Khatib est membre du Comité Populaire contre le Mur et la colonisation dans le village de Bil’in en Cisjordanie et coordinateur du Comité de la Lutte Populaire.
Dans la nuit, vers deux heures du matin, Mohammed Khatib, son épouse Lamia et leurs quatre enfants, ont été réveillés par les soldats israéliens qui ont pris d’assaut leur maison. Une force d’envergure avait entouré la maison, avant de l’investir et d’enlever le plus rapidement Mohammed.
Environ une demi-heure après, cinq jeeps militaires ont encerclé de nouveau la maison, et six soldats y ont de nouveau fait irruption , où les enfants étaient assis térrifiés, et ont fouillés toutes les pièces, sans le moindre mandat. Lors de la perquisition, le téléphone de Mohammed Khatib et de nombreux documents ont été saisis, notamment ceux de la procédure judiciaire intentée par Bil’in à la Cour suprême d’Israël.
Les soldats sont sortis une heure et demi plus tard, laissant une note disant que des documents suspects comme « inciation à la lutte » avaient été saisis. Les activistes internationaux qui ont tenté de pénétrer dans la maison pour être avec la famille lors de la perquisition ont été rejetés agressivement.
Mohammed Khatib avait déjà été arrêté au cours de la vague actuelle d’arrestations et de répression le 3 aout dernier, pour les accusations d’incitation à la violence et de jets de pierres.

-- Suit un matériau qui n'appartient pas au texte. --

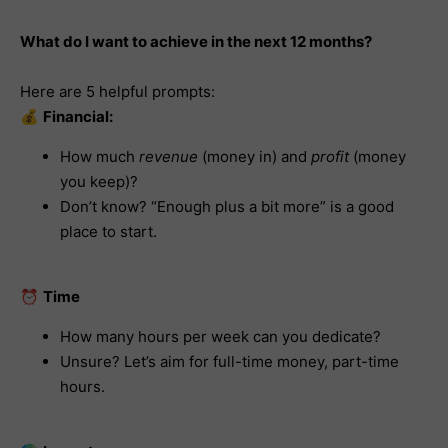
What do I want to achieve in the next 12 months?
Here are 5 helpful prompts:
💰
Financial:
How much
revenue
(money in) and
profit
(money
you keep)?
Don’t know? “Enough plus a bit more” is a good
place to start.
⏰
Time
How many hours per week can you dedicate?
Unsure? Let’s aim for full-time money, part-time
hours.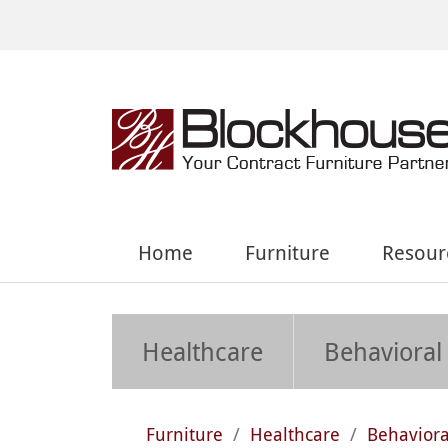
Home
Furniture
Resour
Healthcare
Behavioral
Furniture
/
Healthcare
/
Behaviora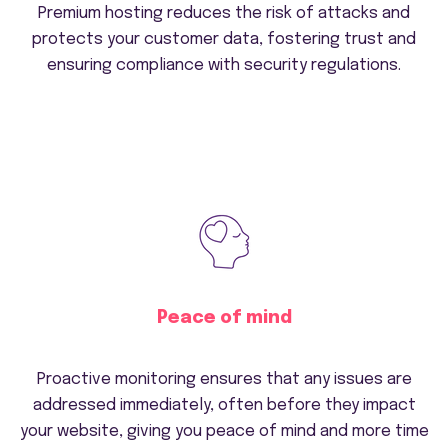
Premium hosting reduces the risk of attacks and
protects your customer data, fostering trust and
ensuring compliance with security regulations.
Peace of mind
Proactive monitoring ensures that any issues are
addressed immediately, often before they impact
your website, giving you peace of mind and more time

Après deux semaines de détention, un juge militaire a statué que la preuve contre lui était falsifiée et avait ordonné sa libération, après qu’il a été prouvé que Khatib était à l’étranger au moment où l’armée a allégué l’avoir photographier jeter des pierres au cours d’une manifestation.
L’arrestation de Khatib aujourd’hui, entre dans l’escalade répressive de l’armée israélienne contre la lutte populaire palestinienne et de ses dirigeants. Khatib est le 35eme habitant de Bil’in a être arrêté sur des soupçons liés aux manifestations contre le mur depuis le 23 Juin 2009.
Les récentes vagues d’arrestations se sont surtout portés contre les membres des comités populaires, qui sont accusés d’incitation à la violence. L’accusation d’incitation, définie selon la loi militaire israélienne comme « une tentative, que ce soit verbalement ou autrement, à influencer l’opinion publique dans la région d’une manière à troubler la paix ou l’ordre public », est une tentative cynique de punir la base des comités, afin de les maintenir pour de longues durées derrière les barreaux. Ces actes d’accusation font partie de la stratégie israélienne d’utiliser une persécution "légale" comme un moyen d’éradiquer le mouvement populaire.
Des raids similaires ont également été menés dans le village de Al Maasara, au sud de Bethléem, et dans le village de Ni’ilin, où 110 personnes ont été arrêtées depuis un an et demi, ainsi que dans les villes de Naplouse, Ramallah et de Jérusalem est.
Parmi les personnes arrêtées lors de la récente campagne figure trois membres du Comité Populaire Ni’ilin, Sa’id Yakin de la commission nationale palestinienne contre le Mur, et cinq membres du Comité Populaire de Bil’in. Toutes ces personnes sont soupçonnées d’incitation à la violence.
Les militants Jamal Juma (Jérusalem) et Mohammed Othman (Jayyous), de l’ONG Stop The Wall, intervenant dans la lutte contre le Mur et actifs dans la campagne de boycott (BDS), ont récemment été remis en liberté après avoir été incarcérés de longues périodes sur la base de pseudo preuves secrètes mais sans aucune accusation portées contre eux.